▶ [TEXT EXCERPT]

If the Secretariat of the Council declares this Treaty “into force” after Germany’s ratification, someone should complain of “maladministration” and bring this question to the CJEU.
The PPI and PPA should not be ratified by other member states, as the UK is still mentioned in there. National Parliaments should rather send a request for renegotiation to the Council.
Talk about studiously avoiding the elephant in the room!
The question of explicit references to the UK and London (in the UPCA and PPA) does indeed need to be “dealt with by the State Parties in accordance with international law”. However, this would mean crafting an entirely new UPCA and PPA. I therefore fail to understand why Mr Ramsay is “hopeful that this can be done in a pragmatic way that will avoid any further delay”.
It is quite some feat to flatly contradict oneself in the space of two sentences. However, to simultaneously prioritise avoiding delay over avoiding a lack of proper legal basis really puts a metaphorical cherry on top.

▶ [WORK TO BE COMPLETED] Continue the text on ratifying the UPCA and PPA despite their references to the UK, picking up after its final sentence. The records that follow the text are not needed for anything here.

▶ [EXCERPTED DATA]
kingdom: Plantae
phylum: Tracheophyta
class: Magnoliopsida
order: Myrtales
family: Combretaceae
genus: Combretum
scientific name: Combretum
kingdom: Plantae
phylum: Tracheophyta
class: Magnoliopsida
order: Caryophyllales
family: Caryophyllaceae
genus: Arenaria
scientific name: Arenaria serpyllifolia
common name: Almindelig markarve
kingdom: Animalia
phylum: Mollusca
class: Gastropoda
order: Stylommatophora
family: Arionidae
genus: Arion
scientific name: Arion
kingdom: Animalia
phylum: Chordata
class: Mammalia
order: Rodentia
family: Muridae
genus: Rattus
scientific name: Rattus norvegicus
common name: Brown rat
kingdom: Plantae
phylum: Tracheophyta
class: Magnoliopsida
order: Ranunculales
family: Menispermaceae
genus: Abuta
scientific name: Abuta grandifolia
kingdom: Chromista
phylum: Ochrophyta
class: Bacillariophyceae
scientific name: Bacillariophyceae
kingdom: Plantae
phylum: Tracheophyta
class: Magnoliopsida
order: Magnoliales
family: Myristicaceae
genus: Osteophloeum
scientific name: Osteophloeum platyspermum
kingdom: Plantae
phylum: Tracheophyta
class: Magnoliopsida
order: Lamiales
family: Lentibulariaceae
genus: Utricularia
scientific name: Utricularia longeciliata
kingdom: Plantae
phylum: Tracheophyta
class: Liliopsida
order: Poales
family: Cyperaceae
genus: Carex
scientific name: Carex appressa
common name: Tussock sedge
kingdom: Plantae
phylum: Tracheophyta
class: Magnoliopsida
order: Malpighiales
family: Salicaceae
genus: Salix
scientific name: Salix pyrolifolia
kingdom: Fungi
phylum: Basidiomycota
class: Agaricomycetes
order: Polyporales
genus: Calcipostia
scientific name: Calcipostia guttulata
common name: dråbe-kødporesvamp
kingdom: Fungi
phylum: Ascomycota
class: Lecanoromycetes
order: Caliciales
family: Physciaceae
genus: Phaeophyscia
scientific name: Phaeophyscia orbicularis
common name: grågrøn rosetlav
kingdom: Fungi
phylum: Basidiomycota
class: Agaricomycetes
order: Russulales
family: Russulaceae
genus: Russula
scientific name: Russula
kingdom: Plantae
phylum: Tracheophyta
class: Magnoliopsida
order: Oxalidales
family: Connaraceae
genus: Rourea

▶ [EXERCISE RESPONSE]
It is the first time that the Chairman acknowledges that Brexit is a problem which is to be solved before the UPC starts working. But he still ignores that the PPA mentions that UK has to agree in order for it to come into force.
However to claim that “This is a question that needs to be dealt with by the State Parties in accordance with international law” is absolutely non-committal.
It would be interesting to see and hear what the position of the chair of the preparatory committee is.
By not saying anything concrete it is thus possible to conclude that he agrees with the views expressed by some French and German lawyers: let’s provisionally transfer the duties allotted to London to Paris and/or Munich and use Art 87(2) UPCA to fix it later.
The problem is that neither Art 31 nor Art 32 VCLT give what some State Parties want to see in Art 7(2) and Art 87(2) UPCA.
Another aspect which is clearly ignored: how can an international treaty setting up a jurisdiction in which EU law has primacy be in conformity with the latter when a judge from this jurisdiction can be removed from office without having a possibility of redress? See Art 10 of the statute of the court, which is also part of the UPCA.
And like at the EPO judges are only appointed for a certain length of time.
And those judges should be truly independent. See what is going on at the boards of appeal of the EPO.